The Occupational Safety and Health Administration has rescinded an Obama-era rule that allowed union safety experts to serve as employee representatives during OSHA inspections even if the workplace was nonunion.
The so-called Walk-Around Rule was issued by OSHA in February 2013.
Under federal law, OSHA has the right to inspect any workplace, and when it does, employees can join the inspector. And because workers are not always given the training they need to best advocate for worker safety, the OSH Act allows workers to bring a representative on that walk around, even one that is not employed at that workplace, if the inspector agrees that it is “reasonably necessary to the conduct of an effective and thorough physical inspection.”
The April revocation was another example of the comprehensive effort by both the Trump administration and Republicans in Congress to attack worker safety protections. The Electrical Worker published a review of protections that have been revoked or delayed in the June 2017 Electrical Worker, but new executive and legislative attacks are released nearly every day.

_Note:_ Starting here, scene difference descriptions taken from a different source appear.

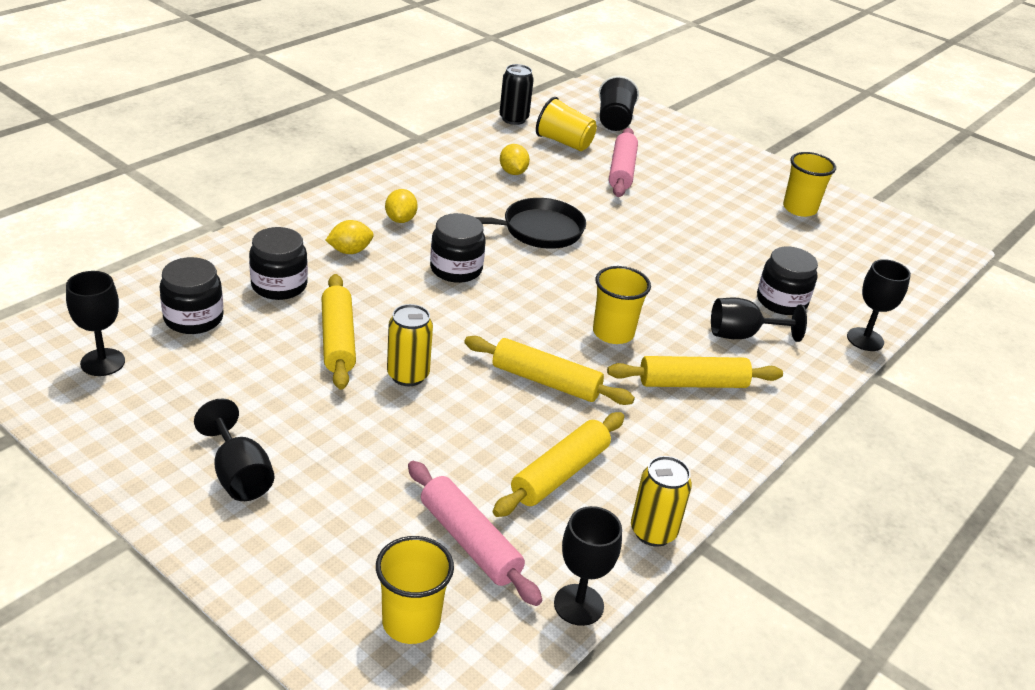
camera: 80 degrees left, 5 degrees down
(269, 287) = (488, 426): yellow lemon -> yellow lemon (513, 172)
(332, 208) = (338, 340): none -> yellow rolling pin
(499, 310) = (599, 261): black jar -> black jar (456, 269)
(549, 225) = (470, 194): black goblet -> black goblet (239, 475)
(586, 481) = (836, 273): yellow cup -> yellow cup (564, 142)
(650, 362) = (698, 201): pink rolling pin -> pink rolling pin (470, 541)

In union workplaces, there is obviously no question that the workers’ representative could be a union member, but it was not clear if nonunion workers could bring as their representative a union worker. The law didn’t say they couldn’t, but it didn’t say they could.
In December 2012, the United Steelworkers asked OSHA for a determination. Three months later, they got the green light.
“Union members almost universally have better safety training than unrepresented workers, so it isn’t surprising that unrepresented workers would seek out help from us. And we were proud to do it because only union safety experts have the worker as their sole focus,” said IBEW Safety Department Director Dave Mullen.
Most of the other safety experts, Mullen said, are academics or corporate consultants that look at worker safety from multiple perspectives --productivity, keeping down lost-time costs or preventing lawsuits—that often boil down to money.
“Union safety experts focus only on getting workers home safe,” Mullen said. “And it rubbed some companies the wrong way.”
Business groups objected immediately. The U.S. Chamber of Commerce sent a letter June 2013 saying the decision was “very alarming” and would “undermine the safety focus of these inspections and turn them into opportunities for unions or other parties with agendas contrary to the employer to enhance campaigns against the employer.”
The National Federation of Independent Business filed a lawsuit in the United States District Court for the Northern District of Texas, Dallas Division on behalf of a cleaning service that had been inspected multiple times by OSHA. Janitors for the company chose a third-party representative from the Service Employees International Union to come on the safety walkabouts against, they wrote, the “employers’ wishes.”
In February the court refused to throw the rule out, saying it was consistent with OSHA’s purpose of safeguarding workplaces, but they it allow part of NFIB’s case to go forward. But in mid-April, NFIB withdrew its lawsuit.
With the revocation of the rule later that month, it is now becoming clear why.
“This is a bad day for our unrepresented brothers and sisters, one in a procession of bad days,” Mullen said. “People will get hurt because they rescinded this rule and, when they do, there will be an expert somewhere with an economic model showing that paying off that injury makes good business sense.”